Our rule still requires residents to apply for instances of unusual animal keeping not covered by our standard provisions. For example there might be some uncommon species that might make an excellent pet but most people wouldn’t know. Then a reasonable committee might require some research before they can decide whether it would or would not be reasonable to grant or withhold permission.
A really good view of the no pets by-laws is given by a law firm specializing in Strata.
- By-laws must not be harsh, unconscionable or oppressive. If they are, they may be ignored
Section 139(1) provides:
A by-law must not be harsh, unconscionable or oppressive.
This is a new requirement. If a by-law is harsh, unconscionable or oppressive, then owners and occupiers may (depending upon its terms) be entitled to simply ignore it entirely, or at least ignore those parts that are harsh, unconscionable or oppressive.

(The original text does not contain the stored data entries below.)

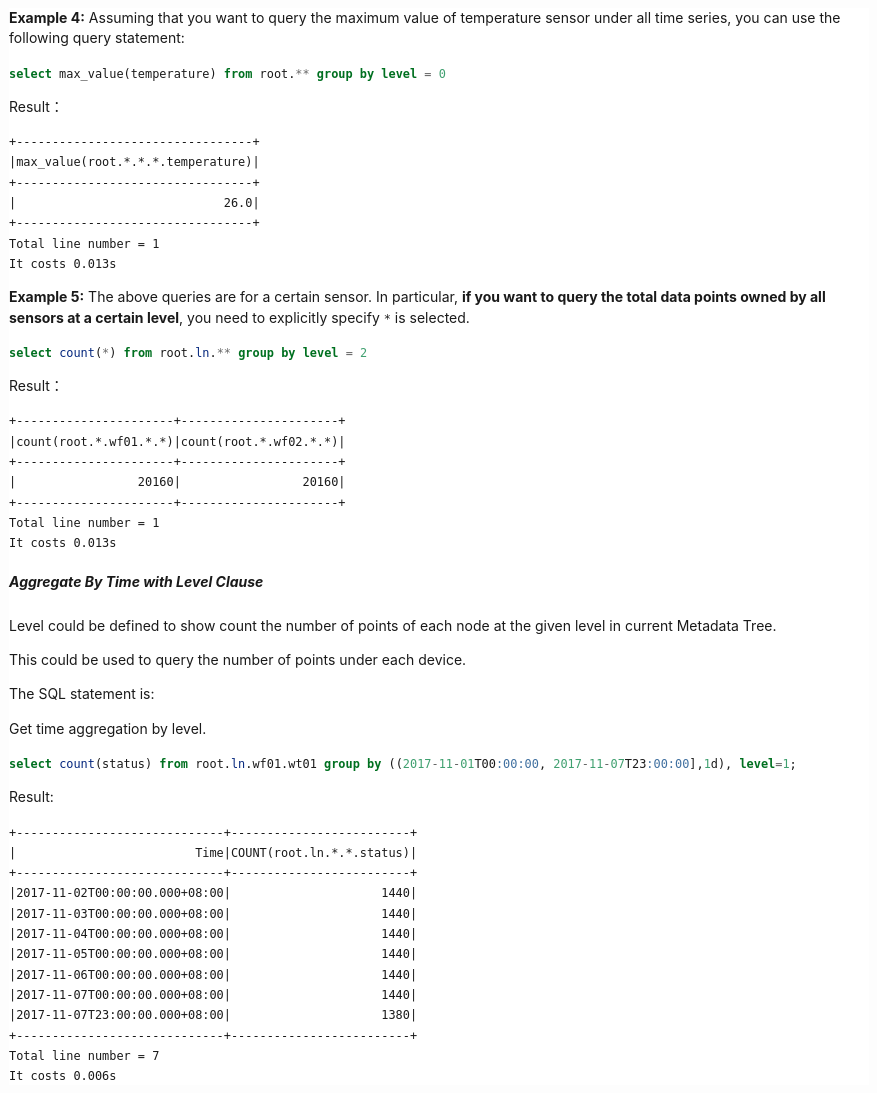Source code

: **Example 4:** Assuming that you want to query the maximum value of temperature sensor under all time series, you can use the following query statement:

```sql
select max_value(temperature) from root.** group by level = 0
```

Result：

```
+---------------------------------+
|max_value(root.*.*.*.temperature)|
+---------------------------------+
|                             26.0|
+---------------------------------+
Total line number = 1
It costs 0.013s
```

**Example 5:** The above queries are for a certain sensor. In particular, **if you want to query the total data points owned by all sensors at a certain level**, you need to explicitly specify `*` is selected.

```sql
select count(*) from root.ln.** group by level = 2
```

Result：

```
+----------------------+----------------------+
|count(root.*.wf01.*.*)|count(root.*.wf02.*.*)|
+----------------------+----------------------+
|                 20160|                 20160|
+----------------------+----------------------+
Total line number = 1
It costs 0.013s
```

##### Aggregate By Time with Level Clause

Level could be defined to show count the number of points of each node at the given level in current Metadata Tree.

This could be used to query the number of points under each device.

The SQL statement is:

Get time aggregation by level.

```sql
select count(status) from root.ln.wf01.wt01 group by ((2017-11-01T00:00:00, 2017-11-07T23:00:00],1d), level=1;
```

Result:

```
+-----------------------------+-------------------------+
|                         Time|COUNT(root.ln.*.*.status)|
+-----------------------------+-------------------------+
|2017-11-02T00:00:00.000+08:00|                     1440|
|2017-11-03T00:00:00.000+08:00|                     1440|
|2017-11-04T00:00:00.000+08:00|                     1440|
|2017-11-05T00:00:00.000+08:00|                     1440|
|2017-11-06T00:00:00.000+08:00|                     1440|
|2017-11-07T00:00:00.000+08:00|                     1440|
|2017-11-07T23:00:00.000+08:00|                     1380|
+-----------------------------+-------------------------+
Total line number = 7
It costs 0.006s
```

- Absolute prohibition on pets
A by-law prohibiting pets absolutely may be considered harsh, unconscionable or oppressive. For example:
- If a lot is a townhouse with its own garden or courtyard, it may be harsh, unconscionable or oppressive, to prohibit that lot having a pet; and
- It may be harsh, unconscionable or oppressive to prohibit a pet of any species if for example the specific breed proposed by a lot owner is known for being small, quiet and innactive, or possessing traits which mean that it is unlikely to impact on other owners or occupiers.
- Changes to restrictions on pets – Do you know if that pet is an assistance animal?
Under the current legislation, by-laws restricting or regulating the keeping of pets are of no force or effect to the extent they prohibit or restrict the keeping on a lot of a dog used as a guide or hearing dog by an owner or occupier of the lot or the use of a dog as a guide or hearing dog on a lot or common property.
Under section 139(5) of the SSMA 2015, guide or hearing dog has been expanded to anassistance animal(as referred to in section 9 of the Disability Discrimination Act 1992 (Cth)). This is a much wider category of animals and you may not know if a pet in your scheme is an assistance animal. Whilst section 9 of the Disability Discrimination Act 1992 (Cth) contemplates some manners where an assistance animal can be certified, it can extend to (s. 9(2)(c)):
a dog or other animal trained:
- to assist a person with a disability to alleviate the effect of the disability; and
- to meet standards of hygiene and behaviour that are appropriate for an animal in a public place.
In this regard, there are currently no requirements for certification, or limiting who the training must be performed by, or even that the trainer be a professional trainer.